GT 4.0 Pre WS GRAM Approach

1. Introduction

The Globus Resource Allocation Manager (GRAM) is the lowest level of Globus resource management architecture. GRAM allows you to run jobs remotely, providing an API for submitting, monitoring, and terminating your job.

When a job is submitted, the request is sent to the gatekeeper of the remote computer. The gatekeeper handles the request and creates a job manager for the job. The job manager starts and monitors the remote program, communicating state changes back to the user on the local machine. When the remote application terminates, normally or by failing, the job manager terminates as well.

GRAM is responsible for

  • Parsing and processing the Resource Specification Language (RSL) specifications that outline job requests. The request specifies resource selection, job process creation, and job control. This is accomplished by either denying the request or creating one or more i processes (jobs) to satisfy the request.

  • Enabling remote monitoring and managing of jobs already created.

The Resource Specification Language (RSL) is a structured language by which resource requirements and parameters can be outlined by a user.

To run a job remotely, a GRAM gatekeeper (server) must be running on a remote computer, listening at a port; and the application needs to be compiled on that remote machine. The execution begins when a GRAM user application runs on the local machine, sending a job request to the remote computer. The executable, stdin and stdout, as well as the name and port of the remote computer, are specified as part of the job request. The job request is handled by the gatekeeper, which creates a job manager for the new job. The job manager handles the execution of the job, as well as any communication with the user.

The architecture of GRAM is diagrammed below:

Resource

An entity capable of running one or more processes on behalf of a user.

Client

The process that is using the resource allocation client-side API.

Job

A process or set of processes resulting from a job request. Jobs are grouped, so any error in one job results in the mutual termination of all others in the group. If the job is killed by the client, all processes are terminated, and the job itself is finally terminated as well.

Job Request

A request to gatekeeper to create one or more job processes, expressed in the supplied Resource Specification Language. This request guides

  • resource selection (when and where to create the job processes)

  • job process creation (what job processes to create)

  • job control (how the processes should execute

2. Components

2.1. Gatekeeper

A process, running as root, which begins the process of handling allocation requests. It exists on the remote computer before any request is submitted. When the gatekeeper receives an allocation request from a client, it

  • resource selection (when and where to create the job processes)

  • mutually authenticates with the client,

  • maps the requestor to a local user,

  • starts a job manager on the local host as the local user, and

  • passes the allocation arguments to the newly created job manager.

2.2. Job Manager

One job manager is created by the gatekeeper to fulfill every request submitted to the gatekeeper. It starts the job on the local system, and handles all further communication with the client. It is made up of two components:

  • Common Component - translates messages received from the gatekeeper and client into an internal API that is implemented by the machine specific component. It also translates callback requests from the machine specific components through the internal API into messages to the application manager.

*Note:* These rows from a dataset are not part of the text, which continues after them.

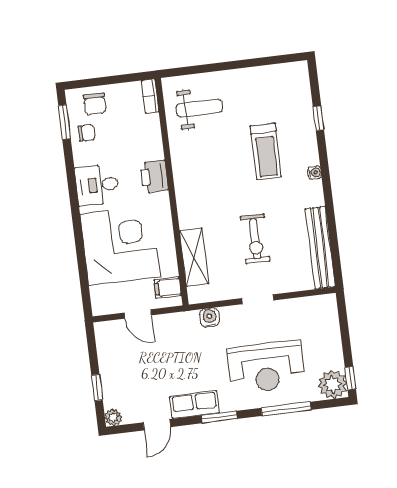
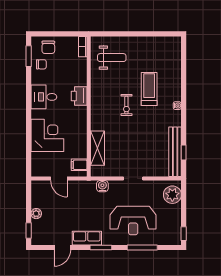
window: (318, 118) -> (184, 152), moved
treadmill: (266, 151) -> (149, 89), turned 180
exercise bike: (255, 239) -> (126, 105), moved, width x0.73, depth x0.72
corner desk: (120, 245) -> (47, 135), width x0.74, depth x0.74
plant: (333, 385) -> (172, 195), moved
window: (97, 387) -> (29, 230), moved
plant: (113, 417) -> (36, 214), moved

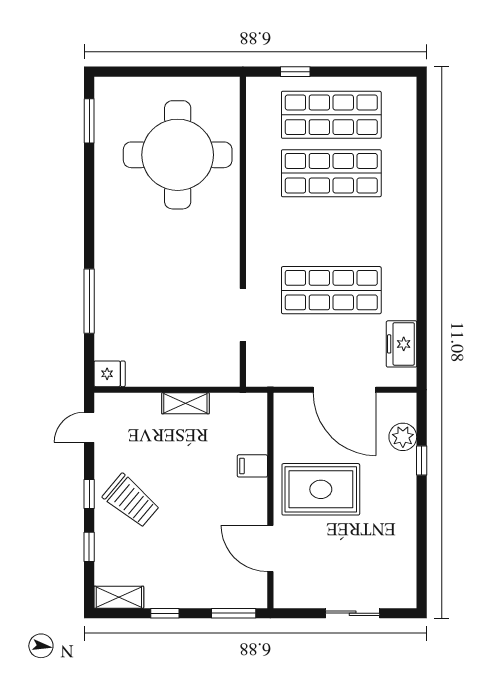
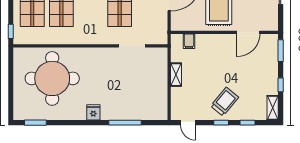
window: (295, 72) -> (11, 31), moved
fridge: (110, 374) -> (93, 112), moved
filing cabinet: (252, 466) -> (189, 41), moved

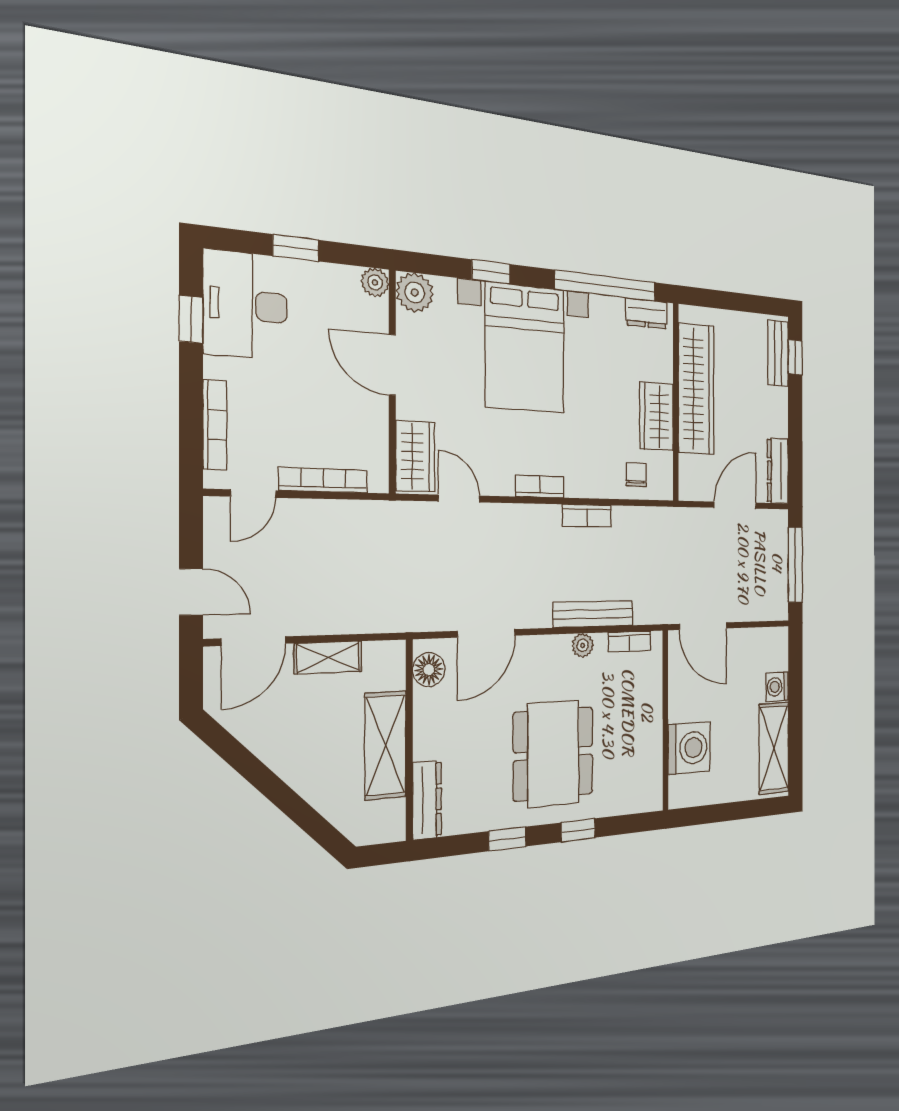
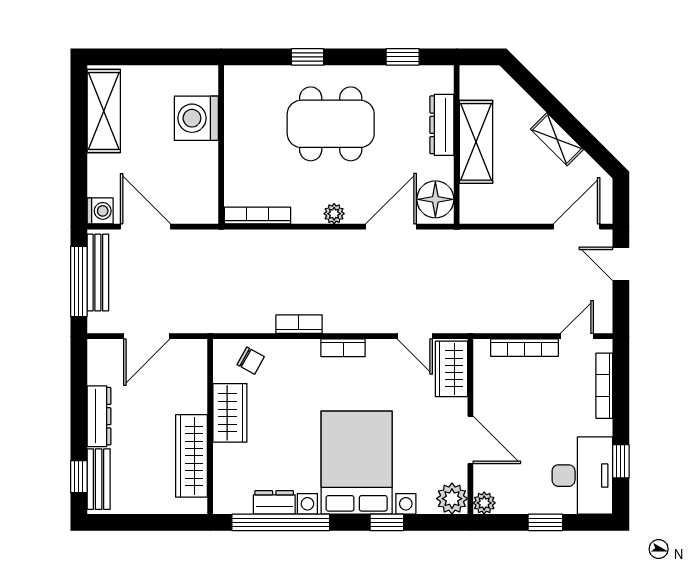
dresser: (647, 314) -> (274, 502), moved
wardrobe: (696, 389) -> (192, 456), width x0.71, depth x0.85
dresser: (778, 471) -> (99, 416), moved
chair: (636, 475) -> (251, 361), turned -61
bench: (593, 614) -> (98, 273), moved, turned 90
door: (703, 626) -> (145, 227), moved
bookcase: (629, 641) -> (258, 215), width x1.56
plant: (583, 645) -> (334, 214), moved
shelving: (328, 658) -> (557, 139), moved, turned 45
floor lamp: (429, 670) -> (435, 199), width x1.38, depth x1.38
washing machine: (777, 687) -> (100, 211), moved
dining table: (553, 754) -> (331, 124), turned 90
dresser: (427, 800) -> (442, 125), moved
window: (508, 839) -> (403, 57), moved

  • Machine-Specific Component - implements the internal API in the local environment. This includes calls to the local system, messages to the resource monitor, and inquiries to the MDS.

3. Job States

The GRAM supports the following scheduling model. A user or resource broker submits a job request, which initially registers as a pending job. The job then undergoes state changes according to this state diagram:

Unsubmitted

The job has not yet been submitted to the scheduler. A job state callback for this state is never sent; rather it was introduced for the case when the job manager is stopped and restarted before the job is submitted. This state was introduced in GRAM 1.5 (Globus 2.0).

StageIn

The job manager is staging executable, input, or data files to the job. Jobs which do not involve any staging will not enter this state. This state was introduced in GRAM 1.6.

Pending

The job has been submitted to the scheduler, but resources have not yet been allocated for the job.

Active

The job has received all of it's resources, and the application is executing.

Suspended

The job has been stopped temporarily by the scheduler. Only some schedulers will cause a job to enter the Suspended state. This state was introduced in GRAM 1.5 (Globus 2.0).

StageOut

The job manager is staging output files from the job manager host to remote storage. Jobs which do not involve any staging will not enter this state. This state was introduced in GRAM 1.6.

Done

The job completed successfully.

Failed

The job terminated before completion, as a result of an error, or a user or system cancel.

4. Audit

Table 1. Audit Logging Support

GRAM job auditing direct to DB

GRAM can be configured to write a job audit record to a file that is ready for uploading into a Database. This can be useful for exposing and integrating GRAM job information with a Grid's existing accounting infrastructure. A case study for TeraGrid can be read here

Local scheduler logging

For systems using a local batch scheduler, all of the accounting and logging facilities of that scheduler remain available for the administrator to track jobs whether submitted through GRAM or directly to the scheduler by local users.